:: EXERCISE REQUIREMENTS ::
Leave the images out and write out each entry exactly as shown.

:: ENTRIES PROVIDED ::

+===+

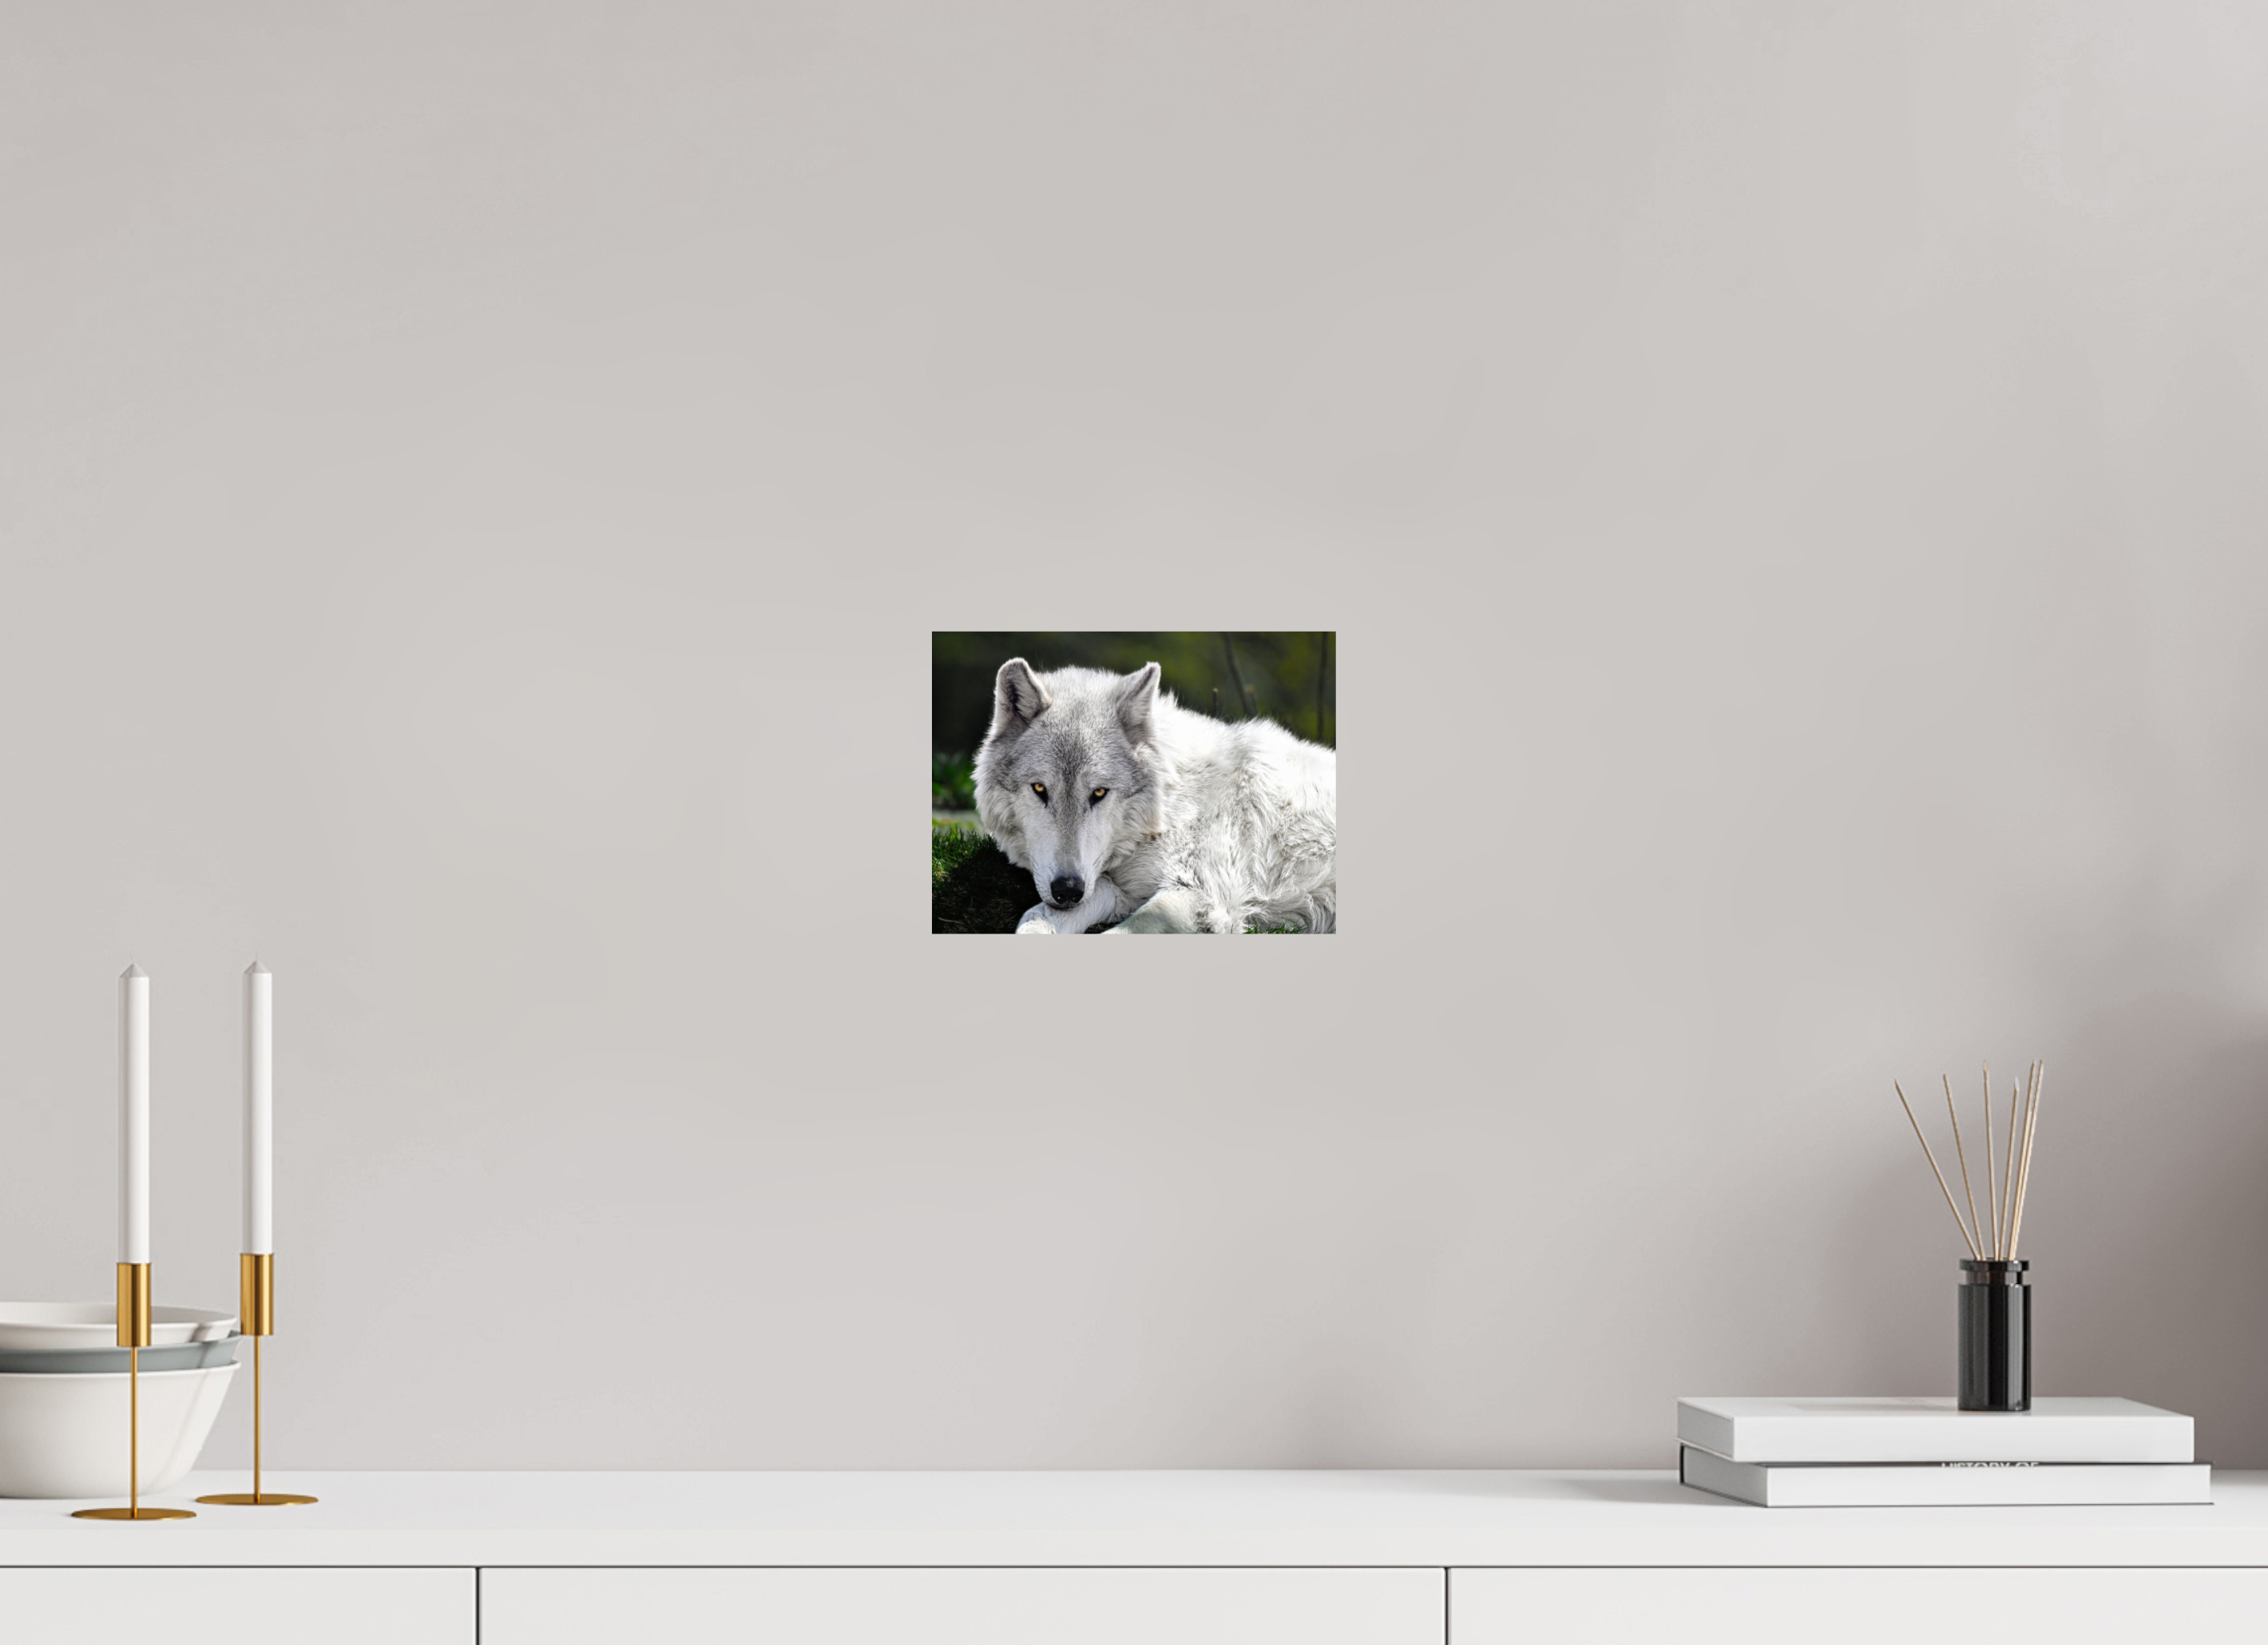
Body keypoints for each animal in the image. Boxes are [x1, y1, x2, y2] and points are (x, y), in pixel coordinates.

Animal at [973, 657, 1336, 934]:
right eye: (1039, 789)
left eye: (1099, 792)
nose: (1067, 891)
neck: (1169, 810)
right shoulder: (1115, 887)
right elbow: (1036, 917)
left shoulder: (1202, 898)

+===+

:: SOLUTION TO THE EXERCISE ::
Body keypoints for each animal in the image. Boxes are [x1, y1, x2, y2] and points are (x, y), in pixel coordinates.

Animal at [973, 657, 1336, 934]:
right eye: (1039, 789)
left eye: (1099, 792)
nose: (1067, 891)
neck: (1169, 810)
right shoulder: (1115, 887)
right elbow: (1036, 917)
left shoulder: (1202, 898)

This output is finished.